As I mentioned last week, smartphone giant Huawei spent $20 billion on US chips alone last year. Almost every phone it makes runs on American chips.
China needs US chips, and the US Government knows it. That’s why Trump is using it to twist China’s arm in trade tasks...
Last summer, the US ordered a ban on chip sales to phone maker ZTE (ZTCOY).
Without access to US chips, ZTE had to shut down production.
When I say “shut down,” I mean literally. Its factories had to stop making phones.
ZTE, which employs over 75,000 people, was dead in the water without US chips.
Its stock plunged 55% in weeks. ZTE was on the verge of going out of business until the White House lifted the ban a couple weeks later.
As you might know, China has its own versions of many big American companies.
Baidu (BIDU) is China’s Google. Alibaba (BABA) is China’s Amazon. China Mobile (CHL) is China’s AT&T.
All three are massive buyers of US chips. The US Government knows it can suffocate them by cutting off supply. Look at how their stocks have crashed lately as trade talks have fallen apart.
- Chip stocks will continue to fluctuate wildly as long as the trade war drags on.
When a US-China trade deal looked to be headed in the right direction late last year, the US chip ETF (SOXX) shot up 48%.
But since talks fell apart in late April, it’s plunged more than 15%.

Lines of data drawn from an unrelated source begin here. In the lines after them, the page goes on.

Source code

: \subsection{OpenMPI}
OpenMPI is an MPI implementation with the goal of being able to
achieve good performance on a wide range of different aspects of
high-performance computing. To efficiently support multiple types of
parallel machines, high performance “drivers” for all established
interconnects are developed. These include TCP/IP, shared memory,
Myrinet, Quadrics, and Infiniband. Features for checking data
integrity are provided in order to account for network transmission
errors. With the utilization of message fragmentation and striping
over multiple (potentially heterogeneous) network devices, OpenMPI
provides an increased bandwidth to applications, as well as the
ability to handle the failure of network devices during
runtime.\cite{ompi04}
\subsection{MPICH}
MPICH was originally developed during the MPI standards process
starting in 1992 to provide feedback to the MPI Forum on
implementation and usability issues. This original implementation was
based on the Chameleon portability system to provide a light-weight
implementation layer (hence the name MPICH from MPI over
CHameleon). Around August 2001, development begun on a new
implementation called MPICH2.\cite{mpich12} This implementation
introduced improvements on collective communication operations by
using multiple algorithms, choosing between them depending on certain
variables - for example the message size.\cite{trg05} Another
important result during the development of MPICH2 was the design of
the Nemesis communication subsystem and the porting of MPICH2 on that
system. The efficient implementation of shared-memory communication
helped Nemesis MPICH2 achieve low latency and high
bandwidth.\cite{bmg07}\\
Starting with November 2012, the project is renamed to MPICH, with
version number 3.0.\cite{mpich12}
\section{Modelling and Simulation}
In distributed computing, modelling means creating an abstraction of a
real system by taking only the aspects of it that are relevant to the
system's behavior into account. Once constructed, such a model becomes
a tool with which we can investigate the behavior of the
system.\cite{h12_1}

With such a huge chunk of their businesses linked to China, little will change until a deal gets signed.
Until then, I’m being cautious with American chip stocks and avoiding the Chinese companies dependent on them altogether.
Why invest in a company that could be crippled at a whim of a politician?
On the other hand... there’s hope this may help the US and China arrive at an agreement sooner than later.
China NEEDS American computer chips. There’s no way around it. The optimistic take is that it has little choice but to “play ball” with America to get trade flowing more freely again.
That’s all for this week.
Are you worried about the recent selloff in the markets? Tell me at email@example.com.
Editor – Disruption Investor
Stephen McBride is editor of the popular investment advisory Disruption Investor. Stephen and his team hunt for disruptive stocks that are changing the world and making investors wealthy in the process. Go here to discover Stephen's top "disruptor" stock pick and to try a risk-free subscription.
Disruption Investor subscriber C.W. has a question about plant-based meat company Beyond Meat (BYND). Its stock has shot up 320% since its IPO on May 2.
Stephen, is it too late to get onto the "Impossible Burger" bandwagon? I believe there will be a big shift away from eating animals.
C.W, thanks for your question and for being a Disruption Investor subscriber.
As I mentioned, Beyond Meat’s stock has been on fire. I haven’t done much work on it, but it’s easily one of the most expensive stocks I’ve ever seen.
Right now, it trades for an outrageous 55-times sales. For perspective, Amazon (AMZN), a stock that many consider “overvalued,” sells for 3.7-times sales.
Keep in mind, the food business is notoriously unprofitable. Profit margins are typically in the low single-digits. So it’s unlikely the company will be raking in cash anytime soon.
It’s hard to justify buying any stock for 55-times sales, let alone one that’s in a bad business.
Most importantly, you should know I’m a carnivore. I’ll stick with my real ground beef patty for now!